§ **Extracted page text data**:
== Segment start ==

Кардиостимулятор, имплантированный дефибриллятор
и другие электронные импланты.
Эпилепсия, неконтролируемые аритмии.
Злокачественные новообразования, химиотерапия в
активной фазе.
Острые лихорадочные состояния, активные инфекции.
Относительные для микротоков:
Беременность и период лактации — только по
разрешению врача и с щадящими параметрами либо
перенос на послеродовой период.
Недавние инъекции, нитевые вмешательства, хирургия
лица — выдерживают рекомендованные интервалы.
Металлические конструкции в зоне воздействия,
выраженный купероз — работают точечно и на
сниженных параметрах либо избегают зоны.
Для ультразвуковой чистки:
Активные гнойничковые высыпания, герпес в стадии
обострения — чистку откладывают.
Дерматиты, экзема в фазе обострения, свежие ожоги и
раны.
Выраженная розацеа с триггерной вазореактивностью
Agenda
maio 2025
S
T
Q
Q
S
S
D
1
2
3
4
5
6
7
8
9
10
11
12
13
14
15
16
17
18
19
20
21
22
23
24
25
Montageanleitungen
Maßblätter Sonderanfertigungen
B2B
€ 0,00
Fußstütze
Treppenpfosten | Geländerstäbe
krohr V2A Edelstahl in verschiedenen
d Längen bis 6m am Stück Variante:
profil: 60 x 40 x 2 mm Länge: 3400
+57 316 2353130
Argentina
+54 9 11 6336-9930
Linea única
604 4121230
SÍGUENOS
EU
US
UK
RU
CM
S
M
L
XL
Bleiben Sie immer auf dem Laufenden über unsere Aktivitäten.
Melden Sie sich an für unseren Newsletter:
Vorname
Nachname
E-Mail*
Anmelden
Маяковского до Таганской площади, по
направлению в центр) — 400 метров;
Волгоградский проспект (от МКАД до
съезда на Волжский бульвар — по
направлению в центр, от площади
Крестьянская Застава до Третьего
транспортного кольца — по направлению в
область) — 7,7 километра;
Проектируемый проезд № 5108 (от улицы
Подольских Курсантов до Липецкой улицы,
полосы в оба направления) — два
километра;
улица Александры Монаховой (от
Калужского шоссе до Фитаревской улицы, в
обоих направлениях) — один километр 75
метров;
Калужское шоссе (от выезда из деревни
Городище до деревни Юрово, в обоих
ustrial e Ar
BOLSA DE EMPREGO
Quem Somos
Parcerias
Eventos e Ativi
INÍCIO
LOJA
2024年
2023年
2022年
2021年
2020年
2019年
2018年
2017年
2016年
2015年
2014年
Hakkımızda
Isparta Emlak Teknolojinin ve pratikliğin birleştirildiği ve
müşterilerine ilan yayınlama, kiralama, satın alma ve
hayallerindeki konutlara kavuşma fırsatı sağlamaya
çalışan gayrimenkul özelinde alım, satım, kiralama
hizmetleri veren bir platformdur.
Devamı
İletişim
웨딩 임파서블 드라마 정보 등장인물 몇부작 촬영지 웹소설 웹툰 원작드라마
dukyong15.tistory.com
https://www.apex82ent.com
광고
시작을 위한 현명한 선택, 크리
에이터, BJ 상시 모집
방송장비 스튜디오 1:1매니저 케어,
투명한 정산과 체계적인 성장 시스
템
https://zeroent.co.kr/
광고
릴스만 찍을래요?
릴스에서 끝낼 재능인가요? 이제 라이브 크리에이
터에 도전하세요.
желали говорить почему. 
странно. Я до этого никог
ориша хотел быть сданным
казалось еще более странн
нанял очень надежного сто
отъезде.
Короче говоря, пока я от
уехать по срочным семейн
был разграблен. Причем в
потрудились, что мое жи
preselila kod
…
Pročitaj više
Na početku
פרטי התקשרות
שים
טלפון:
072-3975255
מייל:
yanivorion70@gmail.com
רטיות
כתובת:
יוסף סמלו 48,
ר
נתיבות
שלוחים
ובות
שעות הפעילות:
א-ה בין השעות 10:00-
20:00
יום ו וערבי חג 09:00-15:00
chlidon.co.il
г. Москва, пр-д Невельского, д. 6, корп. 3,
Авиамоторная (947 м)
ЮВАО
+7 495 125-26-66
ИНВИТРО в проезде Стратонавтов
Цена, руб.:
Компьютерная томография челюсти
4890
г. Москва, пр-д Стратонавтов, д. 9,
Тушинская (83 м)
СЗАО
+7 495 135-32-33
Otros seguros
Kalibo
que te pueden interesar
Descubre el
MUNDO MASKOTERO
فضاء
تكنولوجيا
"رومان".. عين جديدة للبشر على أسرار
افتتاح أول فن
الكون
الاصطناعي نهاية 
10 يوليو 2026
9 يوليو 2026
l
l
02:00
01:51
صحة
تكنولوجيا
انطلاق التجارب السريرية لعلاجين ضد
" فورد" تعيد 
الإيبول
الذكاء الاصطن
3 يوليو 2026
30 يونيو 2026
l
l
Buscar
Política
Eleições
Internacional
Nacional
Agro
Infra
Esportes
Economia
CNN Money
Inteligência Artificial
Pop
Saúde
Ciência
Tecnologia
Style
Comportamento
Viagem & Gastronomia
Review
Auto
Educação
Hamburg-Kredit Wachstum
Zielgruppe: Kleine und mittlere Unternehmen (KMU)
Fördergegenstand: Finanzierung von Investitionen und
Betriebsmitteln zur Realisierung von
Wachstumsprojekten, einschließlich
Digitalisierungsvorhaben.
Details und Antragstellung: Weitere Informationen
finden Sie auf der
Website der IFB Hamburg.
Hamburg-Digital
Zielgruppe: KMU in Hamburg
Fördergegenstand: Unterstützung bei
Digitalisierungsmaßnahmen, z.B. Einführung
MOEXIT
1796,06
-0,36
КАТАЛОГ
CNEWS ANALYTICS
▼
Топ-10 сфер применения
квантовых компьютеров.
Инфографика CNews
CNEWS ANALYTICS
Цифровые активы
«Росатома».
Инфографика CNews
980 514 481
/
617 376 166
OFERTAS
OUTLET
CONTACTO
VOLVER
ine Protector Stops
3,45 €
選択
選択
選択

== Segment end ==

§ **WHAT NEEDS TO BE DONE**: Determine the number of lines in the records that contain the word "улицы", and provide that number alone.

§ **ANSWER**: 3